• _TASK DETAILS_
Take the entries below and print only the lines from the one with "1. Clone your" through the one with "on the left", exactly as they stand, both ends included.

** RECORDS TO PROCESS follows **

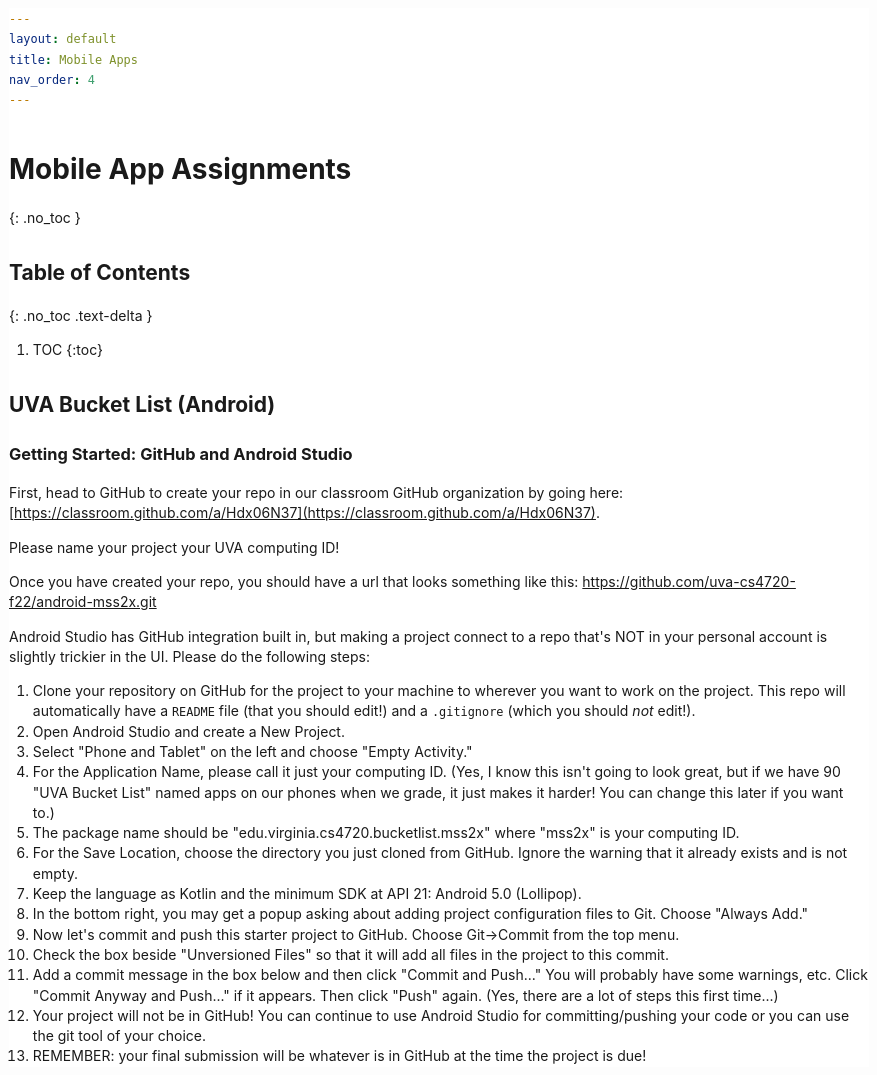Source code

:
 ```yaml
---
layout: default
title: Mobile Apps
nav_order: 4
---
```


# Mobile App Assignments
{: .no_toc }

## Table of Contents
{: .no_toc .text-delta }

1. TOC
{:toc}

## UVA Bucket List (Android)

### Getting Started: GitHub and Android Studio

First, head to GitHub to create your repo in our classroom GitHub organization by going here: [https://classroom.github.com/a/Hdx06N37](https://classroom.github.com/a/Hdx06N37).  

Please name your project your UVA computing ID!

Once you have created your repo, you should have a url that looks something like this: https://github.com/uva-cs4720-f22/android-mss2x.git

Android Studio has GitHub integration built in, but making a project connect to a repo that's NOT in your personal account is slightly trickier in the UI.  Please do the following steps:

1. Clone your repository on GitHub for the project to your machine to wherever you want to work on the project.  This repo will automatically have a `README` file (that you should edit!) and a `.gitignore` (which you should _not_ edit!).
2. Open Android Studio and create a New Project.
3. Select "Phone and Tablet" on the left and choose "Empty Activity."
4. For the Application Name, please call it just your computing ID.  (Yes, I know this isn't going to look great, but if we have 90 "UVA Bucket List" named apps on our phones when we grade, it just makes it harder!  You can change this later if you want to.)
5. The package name should be "edu.virginia.cs4720.bucketlist.mss2x" where "mss2x" is your computing ID.
6. For the Save Location, choose the directory you just cloned from GitHub.  Ignore the warning that it already exists and is not empty.
6. Keep the language as Kotlin and the minimum SDK at API 21: Android 5.0 (Lollipop).
7. In the bottom right, you may get a popup asking about adding project configuration files to Git.  Choose "Always Add."
8. Now let's commit and push this starter project to GitHub.  Choose Git->Commit from the top menu.
9. Check the box beside "Unversioned Files" so that it will add all files in the project to this commit.
10. Add a commit message in the box below and then click "Commit and Push..."  You will probably have some warnings, etc.  Click "Commit Anyway and Push..." if it appears.  Then click "Push" again.  (Yes, there are a lot of steps this first time...)
11. Your project will not be in GitHub!  You can continue to use Android Studio for committing/pushing your code or you can use the git tool of your choice.
12. REMEMBER: your final submission will be whatever is in GitHub at the time the project is due!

** End of RECORDS TO PROCESS **

• _WORKED SOLUTION_
1. Clone your repository on GitHub for the project to your machine to wherever you want to work on the project.  This repo will automatically have a `README` file (that you should edit!) and a `.gitignore` (which you should _not_ edit!).
2. Open Android Studio and create a New Project.
3. Select "Phone and Tablet" on the left and choose "Empty Activity."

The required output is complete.